Não se tratava, efectivamente, de uma rota exclusiva de peregrinos. Era uma estrada comum, beneficiada pela movimentação contínua de viandantes, que lhes facultava os apoios necessários na realização das jornadas. Igrejas, capelas, conventos, pontes, fontes, estalagens e hospitais eram a garantia real do apoio entre as povoações. E os quadrilheiros proviam a conservação das calçadas, as forças regulares rondavam para impor a ordem, e a vizinhança, prestimosa e hospitaleira, informava, acudia e enchia de vida os campos e as bouças.
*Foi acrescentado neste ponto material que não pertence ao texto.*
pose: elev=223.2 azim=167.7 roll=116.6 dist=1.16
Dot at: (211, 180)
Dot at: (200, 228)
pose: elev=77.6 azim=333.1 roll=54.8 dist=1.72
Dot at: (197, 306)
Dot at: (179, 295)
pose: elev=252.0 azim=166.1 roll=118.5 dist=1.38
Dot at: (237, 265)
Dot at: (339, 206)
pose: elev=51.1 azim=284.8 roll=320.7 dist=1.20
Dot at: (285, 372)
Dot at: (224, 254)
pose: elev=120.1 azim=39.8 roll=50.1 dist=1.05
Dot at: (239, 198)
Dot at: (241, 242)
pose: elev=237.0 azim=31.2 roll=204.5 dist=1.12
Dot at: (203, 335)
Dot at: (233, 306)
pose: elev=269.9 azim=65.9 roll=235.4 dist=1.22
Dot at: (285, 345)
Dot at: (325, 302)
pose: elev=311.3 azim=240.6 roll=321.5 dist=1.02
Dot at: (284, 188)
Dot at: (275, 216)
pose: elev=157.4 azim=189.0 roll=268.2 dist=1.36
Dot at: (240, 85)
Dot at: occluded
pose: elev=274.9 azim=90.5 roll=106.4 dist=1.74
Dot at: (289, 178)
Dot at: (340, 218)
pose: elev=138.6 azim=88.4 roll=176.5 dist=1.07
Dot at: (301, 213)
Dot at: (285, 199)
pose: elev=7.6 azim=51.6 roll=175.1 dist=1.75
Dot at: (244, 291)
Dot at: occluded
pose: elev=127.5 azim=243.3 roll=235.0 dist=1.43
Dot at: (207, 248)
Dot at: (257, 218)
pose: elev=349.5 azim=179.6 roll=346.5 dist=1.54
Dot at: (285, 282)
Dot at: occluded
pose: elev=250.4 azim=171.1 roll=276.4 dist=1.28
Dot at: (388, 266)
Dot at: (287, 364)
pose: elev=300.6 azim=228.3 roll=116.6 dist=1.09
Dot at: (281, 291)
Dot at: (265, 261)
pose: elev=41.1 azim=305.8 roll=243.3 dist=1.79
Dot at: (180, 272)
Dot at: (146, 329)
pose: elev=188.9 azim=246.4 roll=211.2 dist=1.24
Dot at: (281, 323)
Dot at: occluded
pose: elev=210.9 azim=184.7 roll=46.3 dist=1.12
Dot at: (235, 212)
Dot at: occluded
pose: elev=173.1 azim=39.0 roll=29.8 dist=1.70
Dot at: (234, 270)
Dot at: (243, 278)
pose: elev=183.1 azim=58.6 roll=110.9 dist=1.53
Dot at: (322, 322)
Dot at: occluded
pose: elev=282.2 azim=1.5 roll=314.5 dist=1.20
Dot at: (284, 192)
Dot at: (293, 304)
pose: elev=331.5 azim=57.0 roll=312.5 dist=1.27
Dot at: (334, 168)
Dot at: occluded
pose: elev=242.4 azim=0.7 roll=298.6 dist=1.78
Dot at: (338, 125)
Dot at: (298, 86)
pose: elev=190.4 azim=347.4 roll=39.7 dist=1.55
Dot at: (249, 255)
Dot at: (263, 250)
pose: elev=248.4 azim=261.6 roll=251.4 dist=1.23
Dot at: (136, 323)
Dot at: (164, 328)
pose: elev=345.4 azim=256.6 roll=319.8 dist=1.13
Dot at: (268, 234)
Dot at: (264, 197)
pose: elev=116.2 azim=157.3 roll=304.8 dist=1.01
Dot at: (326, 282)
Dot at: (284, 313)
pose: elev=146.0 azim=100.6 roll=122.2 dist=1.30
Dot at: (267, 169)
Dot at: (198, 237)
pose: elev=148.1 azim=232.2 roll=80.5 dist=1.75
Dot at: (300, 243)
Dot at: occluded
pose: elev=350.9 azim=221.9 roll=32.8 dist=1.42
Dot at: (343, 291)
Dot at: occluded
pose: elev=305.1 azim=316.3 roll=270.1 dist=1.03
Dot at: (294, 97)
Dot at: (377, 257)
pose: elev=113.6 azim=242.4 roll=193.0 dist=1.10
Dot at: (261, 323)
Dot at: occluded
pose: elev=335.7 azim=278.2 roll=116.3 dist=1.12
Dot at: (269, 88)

Mas este cenário foi-se apagando, lentamente, com a reconversão da rede viária, que criou novas alternativas e reformulou trajectos puídos pelo uso desde a ocupação romana.
Quando há meia dúzia de anos, a Associação dos Amigos do Caminho Português de Santiago, criada em Ponte de Lima para incentivar a redescoberta das peregrinações jacobeias, meteu ombros à tarefa de identificar o velho itinerário, de o recuperar e de promover a sua utilização e salvaguarda, não imaginava as dificuldades que se lhe poriam. Mas tudo foi superado – a investigação foi bem conduzida; os troços obstruídos foram limpos ou substituídos por alternativas pontuais; a direcção para Santiago foi sinalizada com as inconfundíveis setas amarelas (e o retorno com setas azuis para alcançar Fátima); e tem-se levado a efeito uma excelente promoção ilustrada com a publicação de brochuras e roteiros e, sobretudo, com o apoio logístico dos peregrinos que, em número crescente, vêm solicitando a sua intervenção.”